In any case, Lewis’ earnest reflections on contemporary London living are no longer Deptford’s humble secret. Through associations with tastemakers like Scenic Route (who manage him), and experimental Danish songwriters like Astrid Sonne and Fine, (who he appeared alongside on Scenic Route’s Road Less Travelled, Vol. 2 compilation), Lewis now feels more part of a global scene of forward-thinking contemporary music than merely a local one. “My peers now are Chanel Beads and Nourished By Time,” he agrees.
“A24 completely let me do what I want. It feels really fresh and exciting [in a way that] signing with a classic indie label that imposes its own context perhaps doesn’t”
And as the first artist signed ‘proper’ to the record label branch of arthouse movie goliaths A24, there’s a palpable international trajectory to his creativity going forward. Since 2021, A24 Music has existed primarily as a vehicle for the production company to release soundtracks and scores by the likes of Alex G (I Saw the TV Glow), Grizzly Bear (Past Lives) and The National’s Bryce Dessner (Sing Sing).
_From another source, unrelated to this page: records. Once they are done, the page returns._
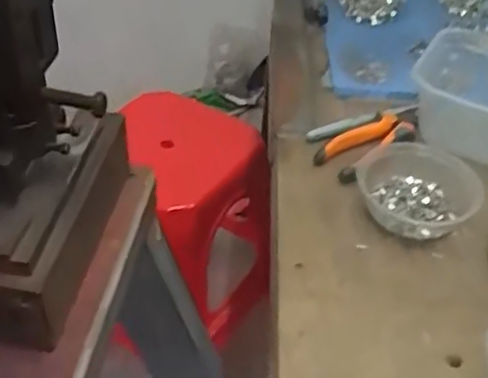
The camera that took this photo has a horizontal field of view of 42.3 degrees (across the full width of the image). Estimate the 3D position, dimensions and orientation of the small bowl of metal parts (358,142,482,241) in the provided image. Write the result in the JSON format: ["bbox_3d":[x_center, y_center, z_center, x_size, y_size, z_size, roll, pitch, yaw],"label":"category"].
[{"bbox_3d":[0.168,-0.002,0.614,0.107,0.038,0.105,1,41,-1],"label":"small bowl of metal parts"}]

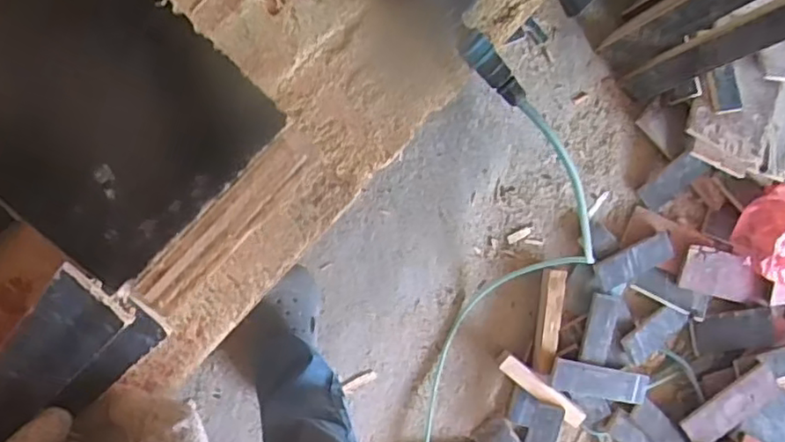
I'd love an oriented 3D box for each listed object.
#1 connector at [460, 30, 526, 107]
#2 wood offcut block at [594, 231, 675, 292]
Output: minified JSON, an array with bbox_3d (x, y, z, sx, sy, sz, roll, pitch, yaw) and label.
[{"bbox_3d":[0.088,-0.131,0.548,0.024,0.018,0.073,-44,101,-5],"label":"connector"},{"bbox_3d":[0.496,0.083,1.294,0.170,0.029,0.061,-26,99,-8],"label":"wood offcut block"}]

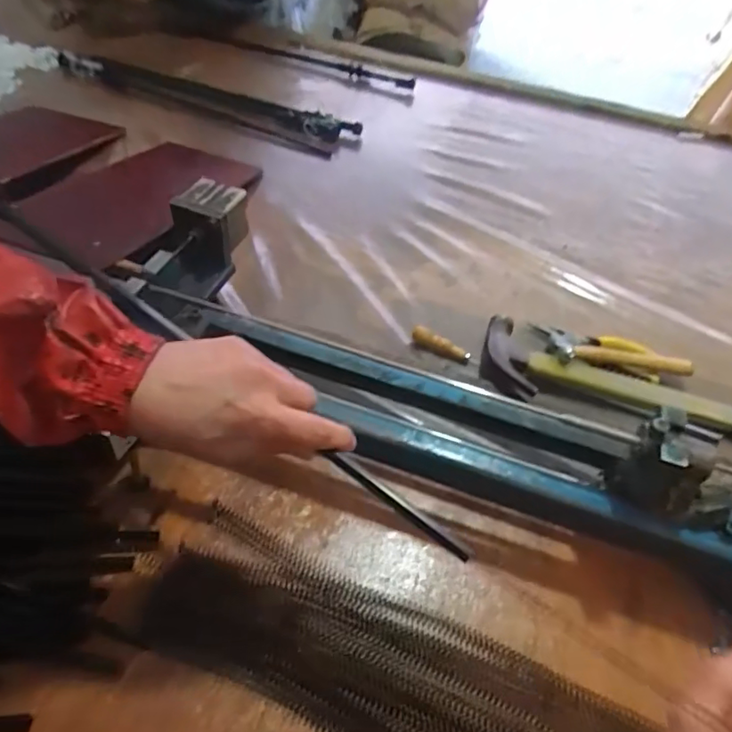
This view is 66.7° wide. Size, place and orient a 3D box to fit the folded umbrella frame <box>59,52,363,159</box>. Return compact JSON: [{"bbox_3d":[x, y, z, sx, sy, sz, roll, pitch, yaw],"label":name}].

But A24’s record deal with Lewis – independent of any motion picture production – signals exciting new ambitions for the label, while Lewis’ expansion into the US market has been made immediately evident via the announcement of an extensive Stateside tour this Autumn.
“I wasn’t really aware of the cultural niche they’d carved out,” he says of the indie studio powerhouse responsible for contemporary classics like Uncut Gems, Moonlight and Hereditary. “In fact, I hadn’t even heard of A24 before [they expressed their interest]. Maybe the algorithm blessed me,” he jokes. “But it felt really fresh and exciting, and the more I learned about their identity, the more I could relate to the aesthetic and genre similarities — horror; indie. It felt like a good match.”
But after his manager heard that they were considering starting a music label proper, and Lewis shared his unreleased album recordings with them, he was heartened by A24’s decisiveness. At a time when other labels were stringing him along, “they wanted to do it straight away,” he says. “And they completely let me do what I want”… It [feels] really fresh and exciting [in a way that] signing with a classic indie label that imposes its own context perhaps doesn’t.”
Whatever the case, A24’s industry-disrupting ethos could be conducive to Lewis’ cinematic and sentimental reflections on London life. And with Mark William Lewis, his introspections are laid bare for all to see — be it from the banks of the Thames, the skyscrapers of London Bridge, or from some far-off vantage across the Atlantic.